(Data entries)
▬▬▬

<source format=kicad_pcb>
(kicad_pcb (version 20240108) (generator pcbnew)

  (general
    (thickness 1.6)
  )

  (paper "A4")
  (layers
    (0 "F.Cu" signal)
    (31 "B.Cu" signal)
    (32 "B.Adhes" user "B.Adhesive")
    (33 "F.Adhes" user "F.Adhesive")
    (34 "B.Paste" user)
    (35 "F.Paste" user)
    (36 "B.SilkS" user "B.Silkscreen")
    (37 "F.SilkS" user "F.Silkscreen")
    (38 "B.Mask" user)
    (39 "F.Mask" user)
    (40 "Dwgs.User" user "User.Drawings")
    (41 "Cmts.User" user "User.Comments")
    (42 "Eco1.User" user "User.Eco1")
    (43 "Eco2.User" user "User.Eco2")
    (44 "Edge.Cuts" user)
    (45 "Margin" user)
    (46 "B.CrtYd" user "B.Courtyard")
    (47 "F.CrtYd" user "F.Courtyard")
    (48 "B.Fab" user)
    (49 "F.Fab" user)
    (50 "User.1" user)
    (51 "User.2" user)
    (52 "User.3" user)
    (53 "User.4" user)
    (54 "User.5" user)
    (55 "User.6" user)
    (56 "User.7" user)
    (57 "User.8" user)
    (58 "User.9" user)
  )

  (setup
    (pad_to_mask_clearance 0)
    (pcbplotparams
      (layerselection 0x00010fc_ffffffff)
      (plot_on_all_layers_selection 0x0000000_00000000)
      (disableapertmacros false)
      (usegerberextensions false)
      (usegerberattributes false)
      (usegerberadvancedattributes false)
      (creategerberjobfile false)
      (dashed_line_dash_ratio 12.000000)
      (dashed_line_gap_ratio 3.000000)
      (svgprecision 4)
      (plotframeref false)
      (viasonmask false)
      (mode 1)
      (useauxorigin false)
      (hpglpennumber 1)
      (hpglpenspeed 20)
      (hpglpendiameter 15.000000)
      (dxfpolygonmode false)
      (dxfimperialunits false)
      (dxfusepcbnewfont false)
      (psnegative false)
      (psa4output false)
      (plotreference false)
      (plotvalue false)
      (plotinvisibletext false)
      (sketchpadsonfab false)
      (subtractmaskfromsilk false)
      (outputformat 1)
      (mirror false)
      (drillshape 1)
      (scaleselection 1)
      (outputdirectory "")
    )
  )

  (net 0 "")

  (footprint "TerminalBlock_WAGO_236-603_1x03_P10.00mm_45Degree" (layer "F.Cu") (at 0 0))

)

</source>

▬▬▬

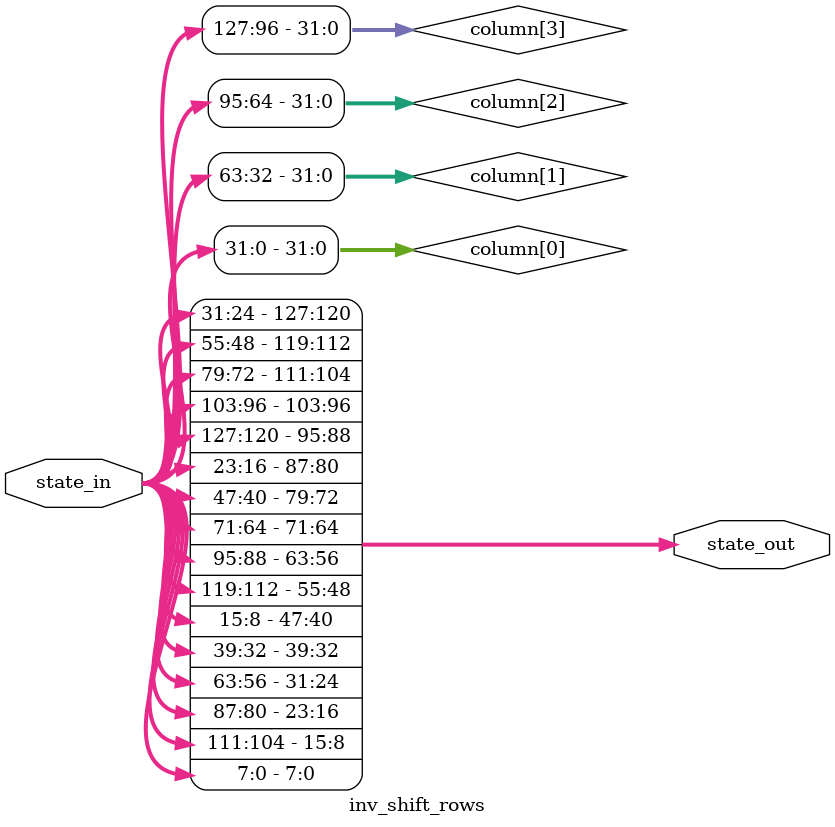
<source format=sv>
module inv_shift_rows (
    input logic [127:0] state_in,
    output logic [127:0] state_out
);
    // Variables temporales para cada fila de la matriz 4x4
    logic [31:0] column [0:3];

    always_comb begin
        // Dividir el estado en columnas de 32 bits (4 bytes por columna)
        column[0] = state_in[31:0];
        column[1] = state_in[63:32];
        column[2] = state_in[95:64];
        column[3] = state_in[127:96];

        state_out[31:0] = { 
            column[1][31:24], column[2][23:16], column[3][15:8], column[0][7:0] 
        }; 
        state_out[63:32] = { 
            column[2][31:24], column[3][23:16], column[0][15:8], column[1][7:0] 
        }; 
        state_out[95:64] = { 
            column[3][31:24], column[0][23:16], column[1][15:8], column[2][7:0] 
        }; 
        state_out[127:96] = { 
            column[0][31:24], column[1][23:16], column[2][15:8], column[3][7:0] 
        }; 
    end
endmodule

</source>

▬▬▬

[Directions for this task]
From the data above, show each line that contains "source".

[Solved exercise]
<source format=kicad_pcb>
</source>
<source format=sv>
</source>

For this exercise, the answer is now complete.